As I said at the start, I really wanted to know how much of an impact the events of the first movie would have on this one and I was disappointed. I can (almost) get over the fact that Clark never goes to visit his mom, even though it has clearly been 12-15 years since he left Smallville, but there’s something else that almost cheapens the first movie’s story. In the first movie, a record of Jor-El tells Clark that he can’t interfere with human history, it’s not his place. Clark does the exact opposite of this and goes back in time to stop Lois from dying. Now, if there were any justice in this sequel then Clark’s actions would have some horrible Planet of the Apes style effect on Earth, but it doesn’t. Jor-El’s warning was ignored, and rightfully so, because in the end it turned out to be a moot point. It didn’t matter. Superman messed with time and saved the day, the end, victory lap. This could have been a perfect moment for a storytelling device where we see “Oh, Superman makes mistakes too. How does he fix these problems that he created?” Superman II ALMOST capitalizes on this moment by (stupidly) forcing Clark to give up his powers if he wishes to remain with Lois. After he goes back to the Fortress of Solitude and gets his powers back from a special green rock that isn’t Kryptonite, he and Lois realize that they can’t be together. Why would Superman and Lois force themselves to abide by this Kryptonian rule when Superman already broke their other “most important commandment.” If Superman can go back in time with no consequence to human history, he should be allowed to marry Lois and keep his powers. Also, now Superman has kiss-me-and-forget-me powers? Please.

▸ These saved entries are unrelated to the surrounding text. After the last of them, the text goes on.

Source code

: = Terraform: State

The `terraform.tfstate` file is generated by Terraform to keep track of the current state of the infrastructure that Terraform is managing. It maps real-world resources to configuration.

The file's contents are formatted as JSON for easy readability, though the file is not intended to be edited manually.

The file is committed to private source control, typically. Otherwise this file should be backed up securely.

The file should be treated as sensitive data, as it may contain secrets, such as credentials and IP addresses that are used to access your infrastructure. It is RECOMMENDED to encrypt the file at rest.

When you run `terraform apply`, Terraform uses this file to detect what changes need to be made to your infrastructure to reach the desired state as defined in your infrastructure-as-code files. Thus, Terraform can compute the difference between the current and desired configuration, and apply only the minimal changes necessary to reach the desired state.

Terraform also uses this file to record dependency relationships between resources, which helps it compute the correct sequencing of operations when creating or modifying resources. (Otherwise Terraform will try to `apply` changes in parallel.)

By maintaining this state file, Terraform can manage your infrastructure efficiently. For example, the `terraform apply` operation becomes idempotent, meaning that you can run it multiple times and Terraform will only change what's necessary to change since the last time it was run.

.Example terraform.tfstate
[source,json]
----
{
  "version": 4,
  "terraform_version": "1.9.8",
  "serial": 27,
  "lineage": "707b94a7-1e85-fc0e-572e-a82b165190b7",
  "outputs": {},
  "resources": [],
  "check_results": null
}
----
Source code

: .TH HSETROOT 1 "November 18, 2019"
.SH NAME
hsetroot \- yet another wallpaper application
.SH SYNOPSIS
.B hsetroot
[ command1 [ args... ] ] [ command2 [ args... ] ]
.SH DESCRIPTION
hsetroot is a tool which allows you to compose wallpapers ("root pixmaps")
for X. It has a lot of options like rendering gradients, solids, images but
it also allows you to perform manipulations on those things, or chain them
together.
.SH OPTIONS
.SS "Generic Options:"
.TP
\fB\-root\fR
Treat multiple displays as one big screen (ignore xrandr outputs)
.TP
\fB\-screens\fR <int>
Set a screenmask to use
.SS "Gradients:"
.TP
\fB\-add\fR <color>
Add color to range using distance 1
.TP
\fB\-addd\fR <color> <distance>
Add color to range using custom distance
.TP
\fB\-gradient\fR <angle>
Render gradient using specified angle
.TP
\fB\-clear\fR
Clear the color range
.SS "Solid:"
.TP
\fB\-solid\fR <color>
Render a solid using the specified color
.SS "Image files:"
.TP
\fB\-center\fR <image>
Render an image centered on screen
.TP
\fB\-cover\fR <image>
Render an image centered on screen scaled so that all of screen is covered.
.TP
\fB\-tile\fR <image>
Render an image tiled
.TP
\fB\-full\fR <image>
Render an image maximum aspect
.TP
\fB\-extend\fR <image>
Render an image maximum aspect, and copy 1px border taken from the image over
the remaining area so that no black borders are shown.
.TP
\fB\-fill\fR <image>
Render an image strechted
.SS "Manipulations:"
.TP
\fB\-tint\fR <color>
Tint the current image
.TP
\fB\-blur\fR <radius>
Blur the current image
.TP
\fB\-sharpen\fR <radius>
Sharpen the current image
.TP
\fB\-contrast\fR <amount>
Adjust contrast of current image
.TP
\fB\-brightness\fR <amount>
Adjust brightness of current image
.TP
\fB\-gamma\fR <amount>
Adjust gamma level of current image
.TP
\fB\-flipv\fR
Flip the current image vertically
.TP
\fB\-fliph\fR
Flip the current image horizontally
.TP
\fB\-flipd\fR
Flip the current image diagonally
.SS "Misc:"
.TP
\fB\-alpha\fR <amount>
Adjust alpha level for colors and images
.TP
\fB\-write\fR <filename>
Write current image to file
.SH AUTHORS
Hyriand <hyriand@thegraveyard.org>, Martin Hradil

I have to question a few other moments that were brought to life in this movie. For example, why bring back Luthor? After his dopey scheme was foiled and he was put in prison, this gives you perfect setup for a third Superman film wherein Luthor breaks out to get his revenge. Instead we got a sloppy attempt at this with the second film wherein Luthor serves no purpose to the story except as a device to mix things up and provide a slight inconvenience. Gene Hackman’s presence on screen is nothing more than a joke as he continues to be a MAD Magazine style parody of Lex Luthor.
Superman II is a worthy successor to the first film. It doesn’t follow convention by repeating the same ideas from the first movie. Some sequences play much better than others, but its the remarkable cast in the film that keeps you engaged. The pacing feels strange as some moments go on way too long and others feel too convenient to the story. Terence Stamp and the other Kryptonians are surpassed in their amazing acting only by Christopher Reeve and Margot Kidder. There’s a lot of stuff to groan and roll your eyes at here, but there’s also enough to keep you entertained.